(Your assignment)
Every record must come back unchanged, apart from the pictures, which are dropped.

(Records shown)

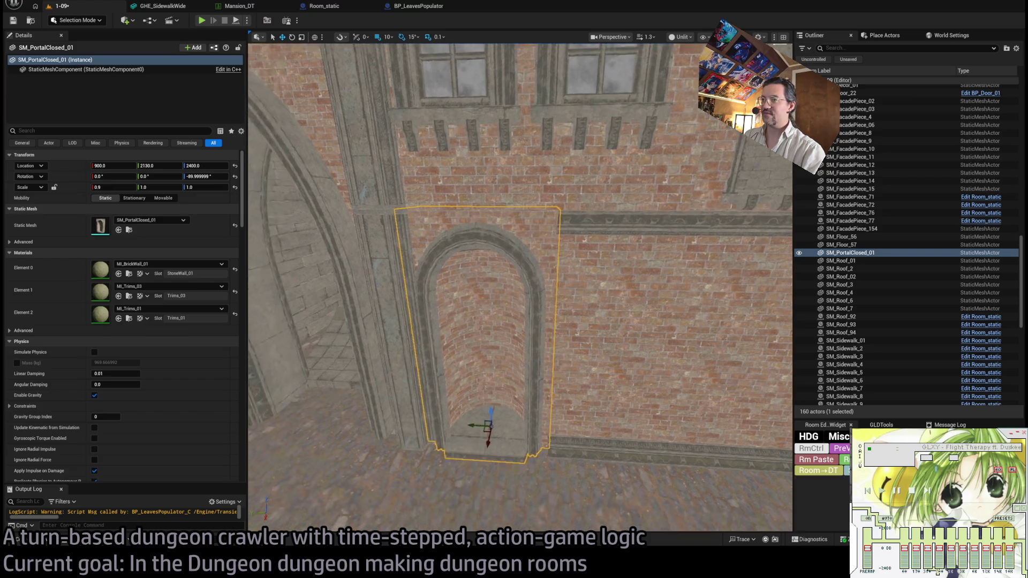
Look along the wall and briefly open and close the Content Drawer.
scroll(460, 460, up, 5)
scroll(482, 429, down, 5)
scroll(482, 428, up, 6)
scroll(482, 428, down, 5)
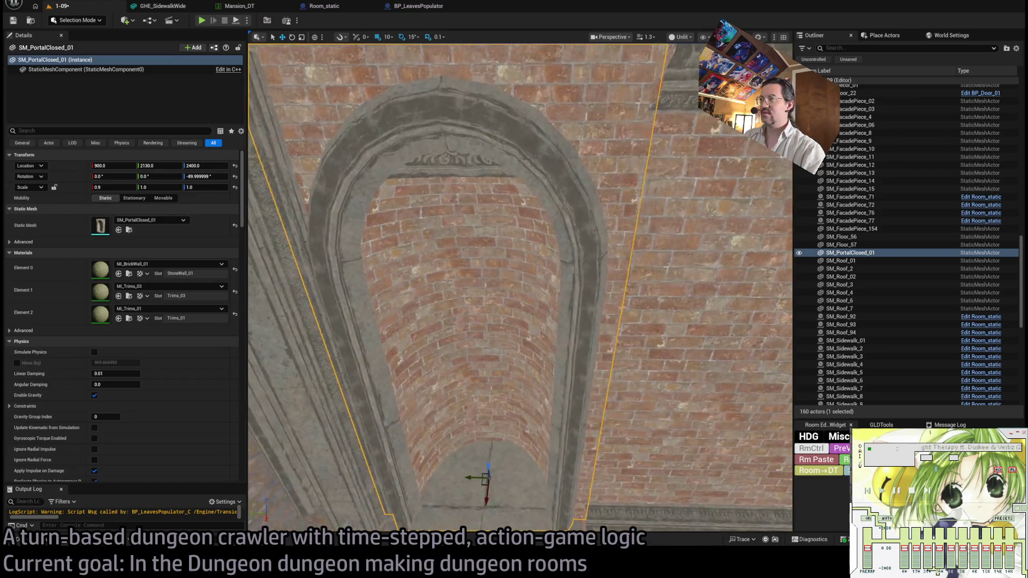
mouse_move(546, 394)
mouse_down()
mouse_move(482, 407)
mouse_move(353, 528)
mouse_up()
click(58, 542)
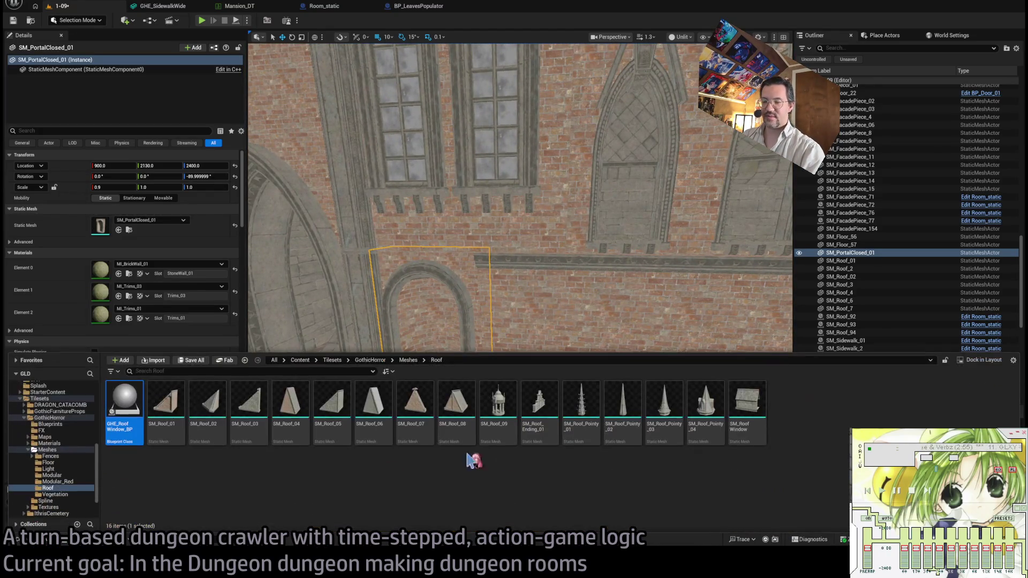
key(ctrl+space)
Select the upper corner column, then the lower SM_CornerDecor_02 column.
scroll(420, 420, down, 3)
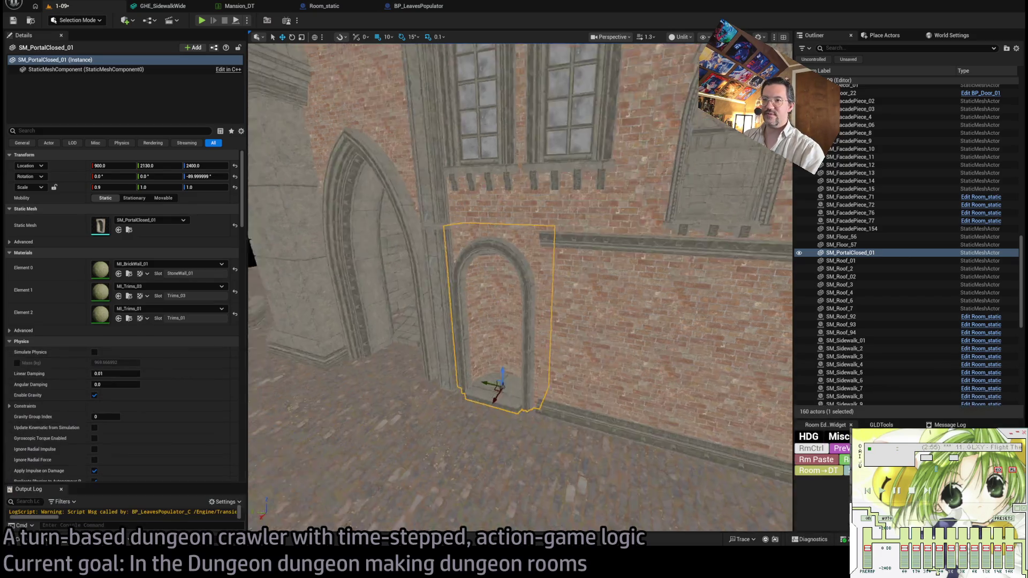
drag(394, 374, 399, 402)
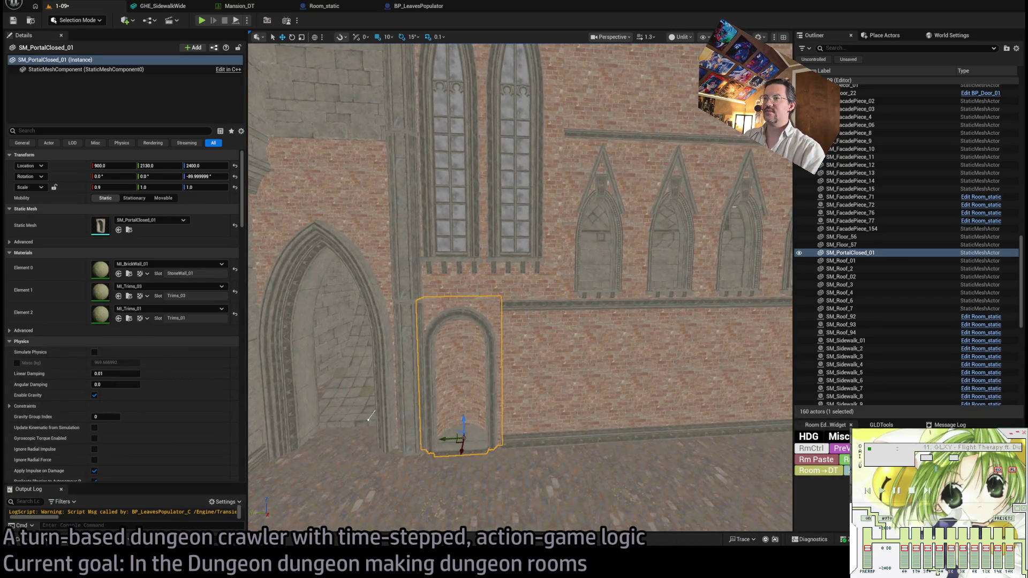
click(407, 241)
click(421, 440)
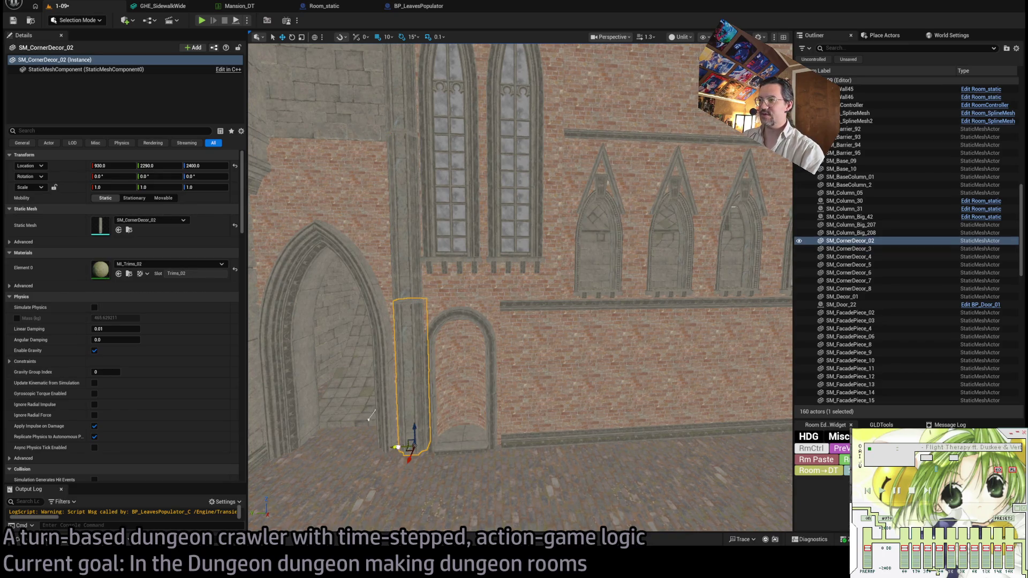
Duplicate the corner column beside the arch, then undo an unwanted finial column duplicate.
alt+drag(396, 447, 509, 461)
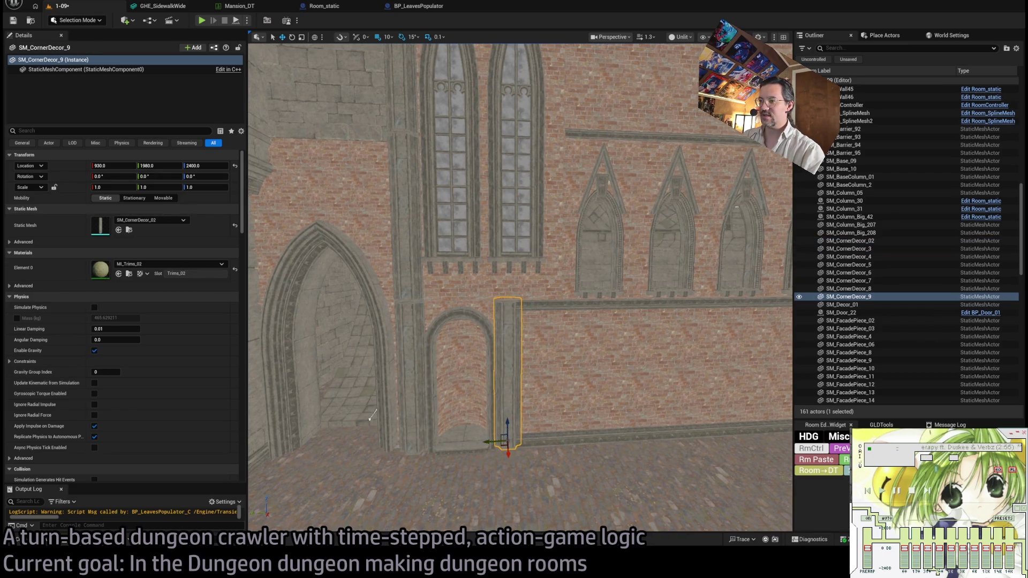
scroll(369, 418, up, 3)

(Answer box)
Look along the wall and briefly open and close the Content Drawer.
scroll(460, 460, up, 5)
scroll(482, 429, down, 5)
scroll(482, 428, up, 6)
scroll(482, 428, down, 5)
mouse_move(546, 394)
mouse_down()
mouse_move(482, 407)
mouse_move(353, 528)
mouse_up()
click(58, 542)
key(ctrl+space)
Select the upper corner column, then the lower SM_CornerDecor_02 column.
scroll(420, 420, down, 3)
drag(394, 374, 399, 402)
click(407, 241)
click(421, 440)
Duplicate the corner column beside the arch, then undo an unwanted finial column duplicate.
alt+drag(396, 447, 509, 461)
scroll(369, 418, up, 3)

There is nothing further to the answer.